You can imagine this deal was amazingly profitable for Monsieur JCDecaux. It was a naive cash-strapped local government versus sophisticated advertising executives.  And lets face it - TV advertising requires huge numbers of people including some very highly paid creative people.  Street furniture (even if you have to scrub off graffiti) looks like a relatively cheap platform to display adverts on.  Of course it is fat margin.

Fat margins do not last forever.  People - even people that run bus companies - don’t remain stupid forever.  Every time a contract renews the bus company gets a little wiser and the margin goes down.  The long dated contracts are all eventually renew - and they renew at lower spreads for JCDecaux.  And looking at the expiry of the old fat margin contracts you can guess what Mr JCDecaux did.  He listed his company.  
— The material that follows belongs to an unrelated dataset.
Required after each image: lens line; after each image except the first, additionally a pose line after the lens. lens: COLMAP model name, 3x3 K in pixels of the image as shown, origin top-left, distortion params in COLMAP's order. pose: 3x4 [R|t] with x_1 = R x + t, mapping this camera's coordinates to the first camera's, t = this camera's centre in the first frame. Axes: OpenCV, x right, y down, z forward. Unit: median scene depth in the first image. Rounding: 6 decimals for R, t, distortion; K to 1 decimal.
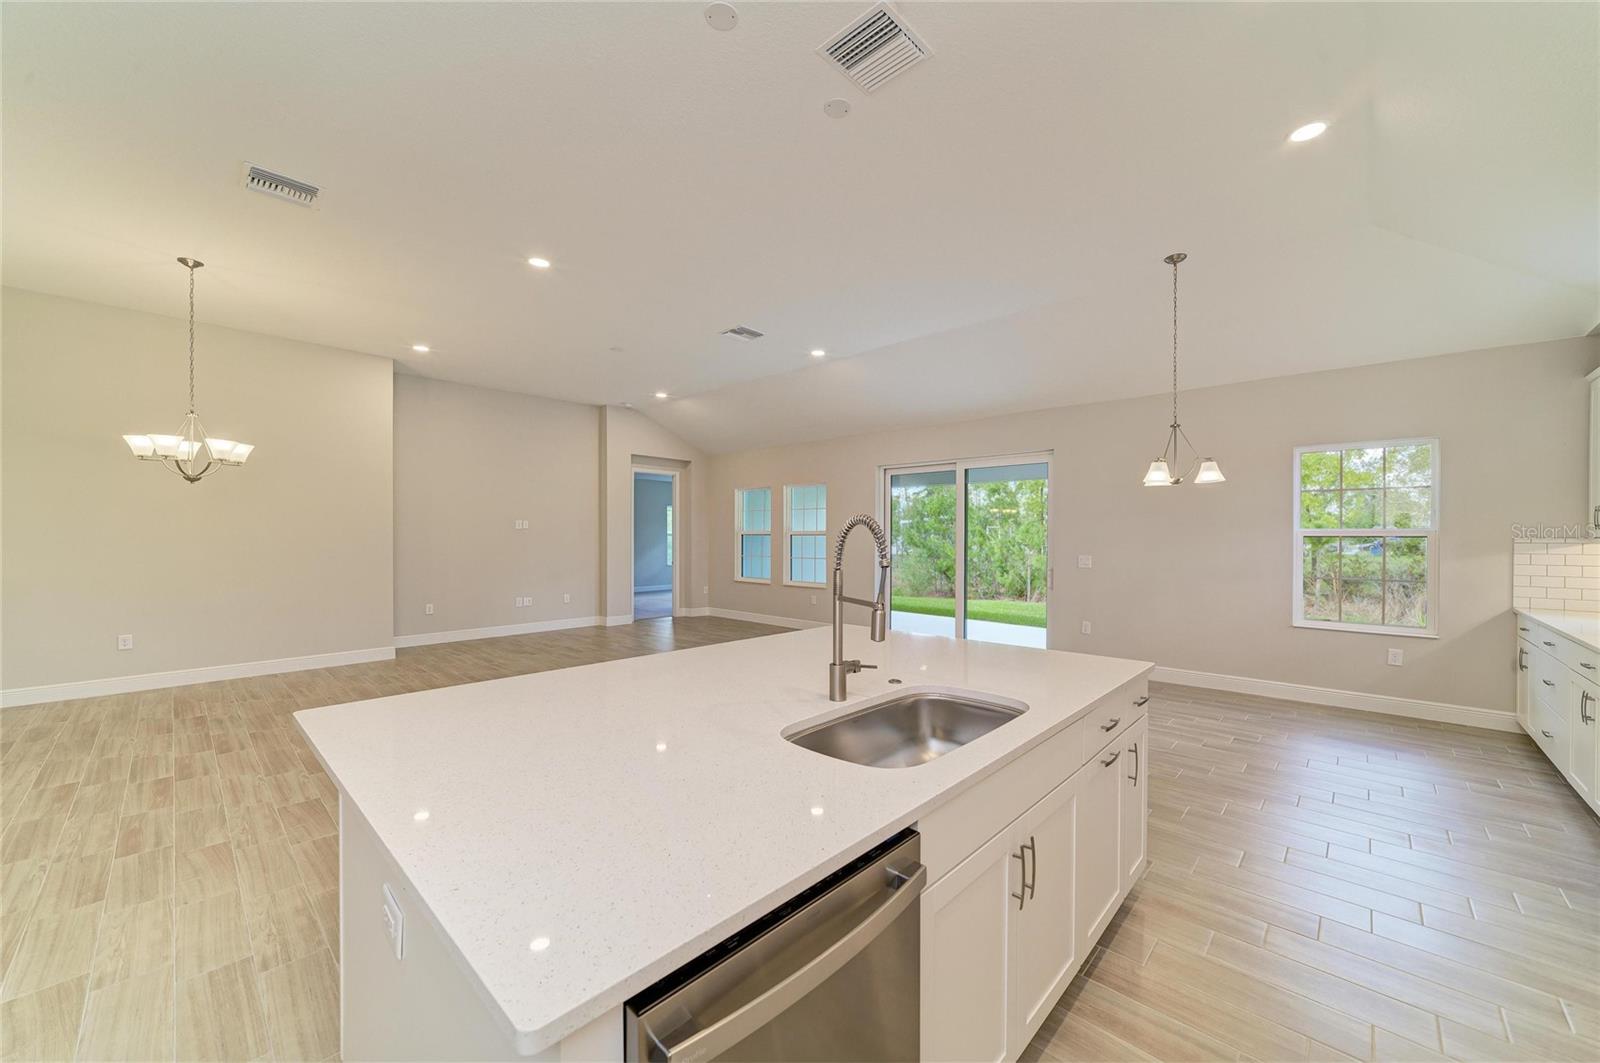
lens RADIAL K [[626.5, 0, 802.3], [0, 626.5, 538.3], [0, 0, 1]] dist [-0.001196, 0.000086]
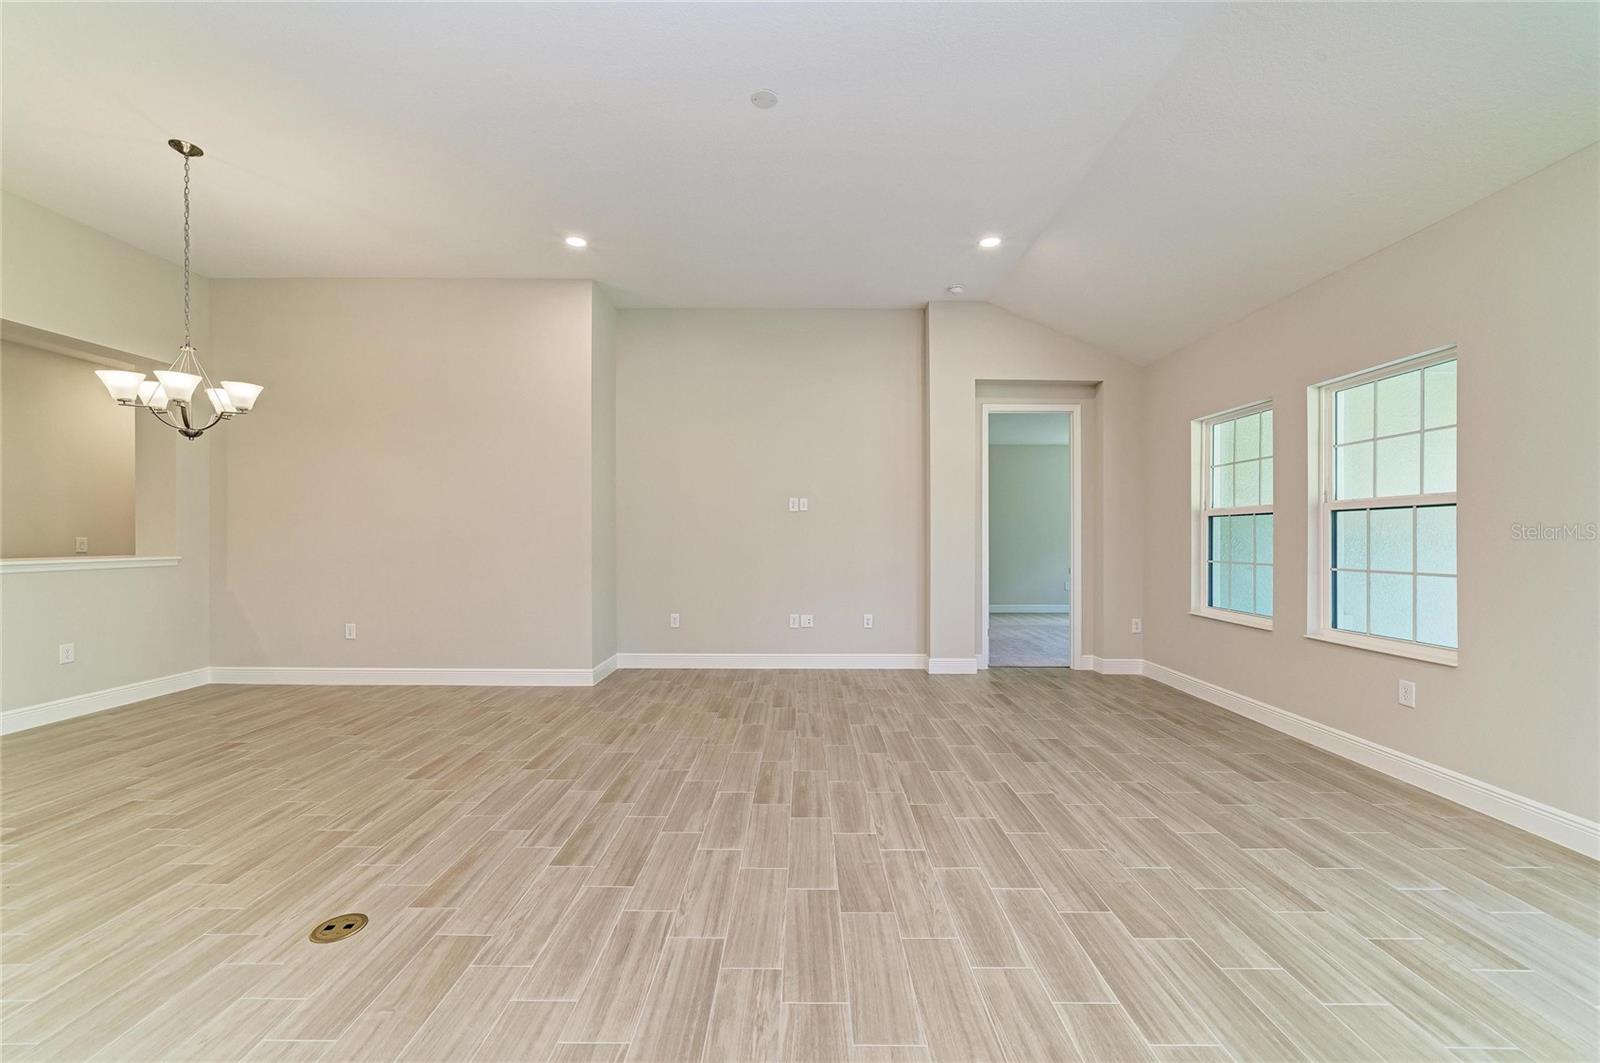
lens RADIAL K [[626.5, 0, 802.3], [0, 626.5, 538.3], [0, 0, 1]] dist [-0.001196, 0.000086]
pose [[0.681021, 0.000650, -0.732263, 0.042294], [-0.004778, 0.999982, -0.003556, 0.014794], [0.732248, 0.005920, 0.681012, 0.501546]]
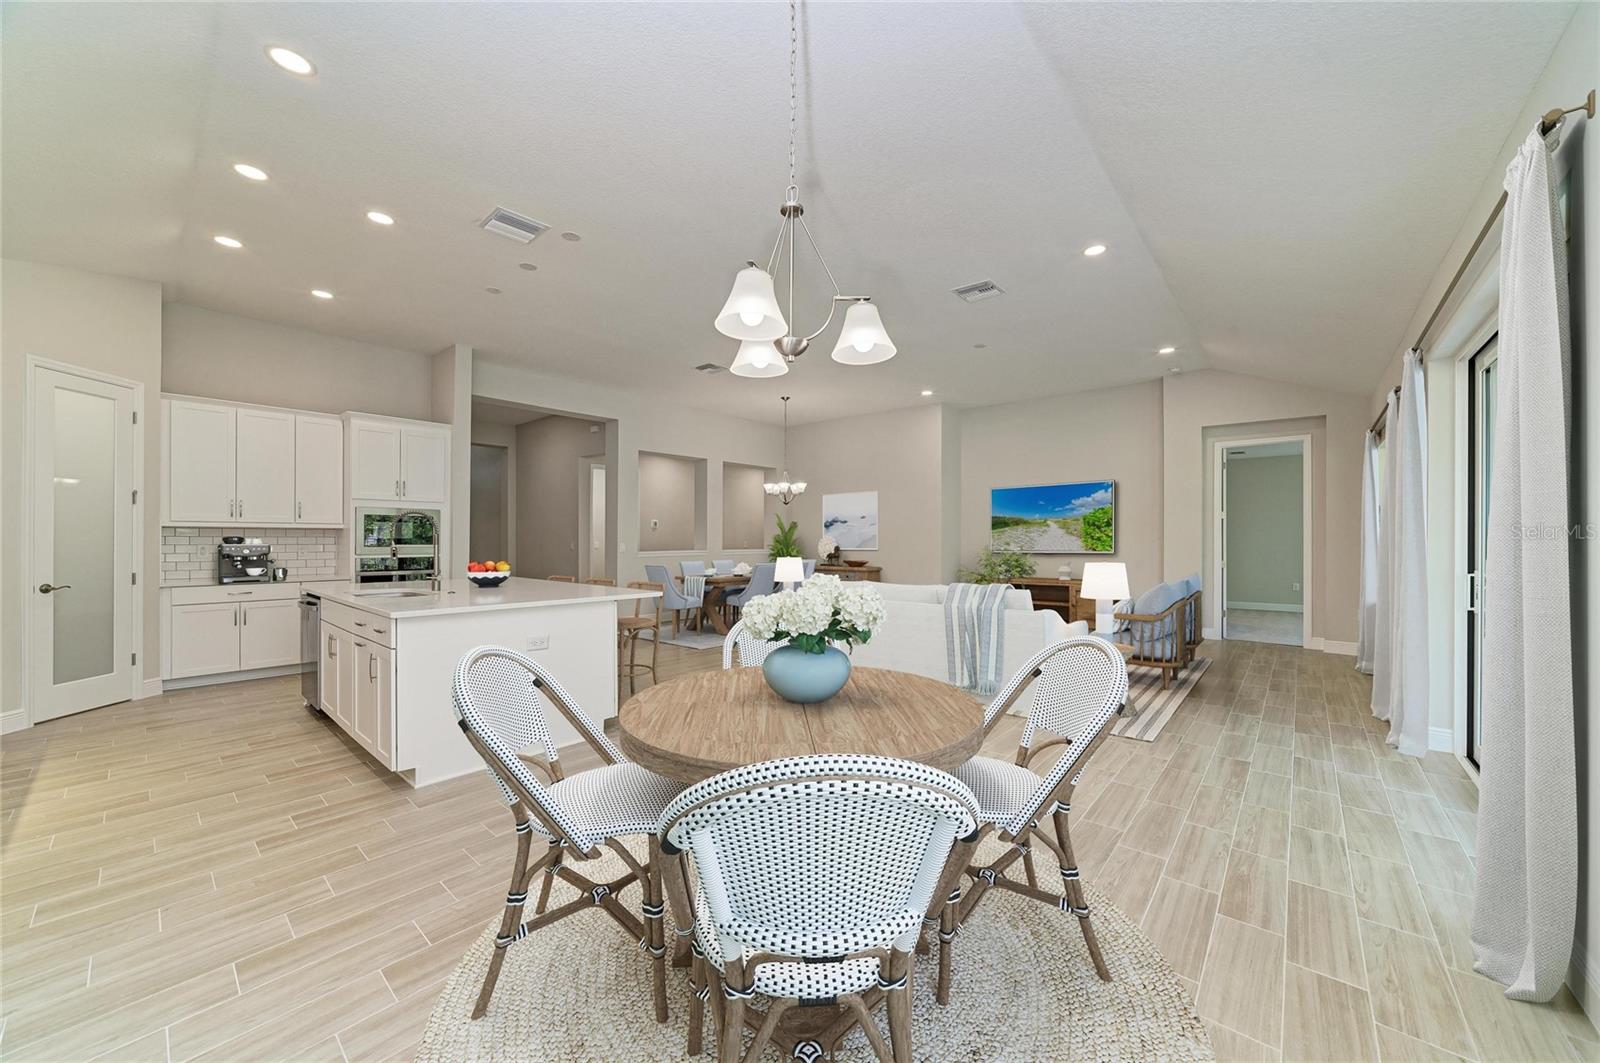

Ok - China Media Express is more profitable than JCDecaux ever was.  The little upstart China Media Express is now as profitable in aggregate as the global leader.  At this rate of growth they will be far more profitable than the global leader.  But what has me really perplexed is that CCME is growing fast at increasing margins.  Last year gross profits for the third quarter were 17 million on 26 million in revenue.  This year they are 44 million on 57 million of revenue.  Margin is exploding...

JC Decaux do street furniture in Chicago (as pictured in their 2002 annual report) - and even in places like Chicago the bus companies and the local governments get smarter over time.  In China they seem to get more stupid or more corrupt.  After all the Chicago local authorities are doing better at extracting the margin from advertisers than Chinese bus operators.  Unusual.

But who am I to question this?  Delloites is the auditor and there is 170 million on the balance sheet (representing past-profits) and that is a pretty easy thing for an auditor to check.  So I am just going to conclude that the people who run Chinese bus companies are stupid.

Really stupid.  Or really corrupt.






John


Post script:  For the avoidance of doubt the fund I know that was heavily short CCME was covering the whole way up.  They are no longer heavily short CCME.  They did however lose meaningful money.  


They would have been only a small part of the volume.  There are probably more than one party caught in this squeeze.  Whether the squeeze is over?  Who knows.


Correction:  Several people have observed that the CFO is not sub 30 and not educated at an Australian university.  I stand corrected.  There is a young director of CCME who is also the financial controller of another listed company that fits that description.  I wrote this from memory and confused my directors.  The registered office of the company however is a serviced office in Hong Kong - the same serviced office as that young director operates out of.